[REQUIRED WORK]
Retype the listing below line for line, without changing a word.

[DATA RECORDS]
----

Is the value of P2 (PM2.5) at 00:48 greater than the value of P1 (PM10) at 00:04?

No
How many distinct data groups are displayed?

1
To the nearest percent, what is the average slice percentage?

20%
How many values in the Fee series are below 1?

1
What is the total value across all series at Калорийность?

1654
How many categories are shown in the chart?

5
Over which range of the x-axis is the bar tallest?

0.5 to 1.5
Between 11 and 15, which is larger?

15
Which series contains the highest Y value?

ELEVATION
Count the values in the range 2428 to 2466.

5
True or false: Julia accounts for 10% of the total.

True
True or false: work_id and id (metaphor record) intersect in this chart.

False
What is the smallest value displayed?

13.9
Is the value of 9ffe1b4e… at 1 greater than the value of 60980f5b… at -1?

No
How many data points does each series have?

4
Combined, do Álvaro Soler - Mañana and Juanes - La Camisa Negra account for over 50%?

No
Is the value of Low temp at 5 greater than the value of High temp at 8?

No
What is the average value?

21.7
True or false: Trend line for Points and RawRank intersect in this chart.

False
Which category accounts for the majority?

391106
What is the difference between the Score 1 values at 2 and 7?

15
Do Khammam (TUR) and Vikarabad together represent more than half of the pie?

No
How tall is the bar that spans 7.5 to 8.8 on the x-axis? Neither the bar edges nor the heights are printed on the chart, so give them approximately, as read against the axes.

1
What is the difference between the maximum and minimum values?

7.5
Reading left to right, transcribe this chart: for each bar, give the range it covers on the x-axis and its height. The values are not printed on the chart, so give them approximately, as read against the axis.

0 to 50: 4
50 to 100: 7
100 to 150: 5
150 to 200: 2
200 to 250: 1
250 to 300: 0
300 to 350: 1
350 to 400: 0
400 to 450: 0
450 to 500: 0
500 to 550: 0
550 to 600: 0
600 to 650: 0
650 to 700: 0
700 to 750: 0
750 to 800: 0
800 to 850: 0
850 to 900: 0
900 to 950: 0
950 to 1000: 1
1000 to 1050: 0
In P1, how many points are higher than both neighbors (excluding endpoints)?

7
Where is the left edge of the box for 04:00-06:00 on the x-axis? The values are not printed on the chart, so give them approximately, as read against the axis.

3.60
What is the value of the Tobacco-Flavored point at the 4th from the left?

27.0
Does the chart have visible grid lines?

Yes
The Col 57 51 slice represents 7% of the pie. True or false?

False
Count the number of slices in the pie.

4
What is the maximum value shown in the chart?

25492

----

[EXERCISE ANSWER]
Is the value of P2 (PM2.5) at 00:48 greater than the value of P1 (PM10) at 00:04?

No
How many distinct data groups are displayed?

1
To the nearest percent, what is the average slice percentage?

20%
How many values in the Fee series are below 1?

1
What is the total value across all series at Калорийность?

1654
How many categories are shown in the chart?

5
Over which range of the x-axis is the bar tallest?

0.5 to 1.5
Between 11 and 15, which is larger?

15
Which series contains the highest Y value?

ELEVATION
Count the values in the range 2428 to 2466.

5
True or false: Julia accounts for 10% of the total.

True
True or false: work_id and id (metaphor record) intersect in this chart.

False
What is the smallest value displayed?

13.9
Is the value of 9ffe1b4e… at 1 greater than the value of 60980f5b… at -1?

No
How many data points does each series have?

4
Combined, do Álvaro Soler - Mañana and Juanes - La Camisa Negra account for over 50%?

No
Is the value of Low temp at 5 greater than the value of High temp at 8?

No
What is the average value?

21.7
True or false: Trend line for Points and RawRank intersect in this chart.

False
Which category accounts for the majority?

391106
What is the difference between the Score 1 values at 2 and 7?

15
Do Khammam (TUR) and Vikarabad together represent more than half of the pie?

No
How tall is the bar that spans 7.5 to 8.8 on the x-axis? Neither the bar edges nor the heights are printed on the chart, so give them approximately, as read against the axes.

1
What is the difference between the maximum and minimum values?

7.5
Reading left to right, transcribe this chart: for each bar, give the range it covers on the x-axis and its height. The values are not printed on the chart, so give them approximately, as read against the axis.

0 to 50: 4
50 to 100: 7
100 to 150: 5
150 to 200: 2
200 to 250: 1
250 to 300: 0
300 to 350: 1
350 to 400: 0
400 to 450: 0
450 to 500: 0
500 to 550: 0
550 to 600: 0
600 to 650: 0
650 to 700: 0
700 to 750: 0
750 to 800: 0
800 to 850: 0
850 to 900: 0
900 to 950: 0
950 to 1000: 1
1000 to 1050: 0
In P1, how many points are higher than both neighbors (excluding endpoints)?

7
Where is the left edge of the box for 04:00-06:00 on the x-axis? The values are not printed on the chart, so give them approximately, as read against the axis.

3.60
What is the value of the Tobacco-Flavored point at the 4th from the left?

27.0
Does the chart have visible grid lines?

Yes
The Col 57 51 slice represents 7% of the pie. True or false?

False
Count the number of slices in the pie.

4
What is the maximum value shown in the chart?

25492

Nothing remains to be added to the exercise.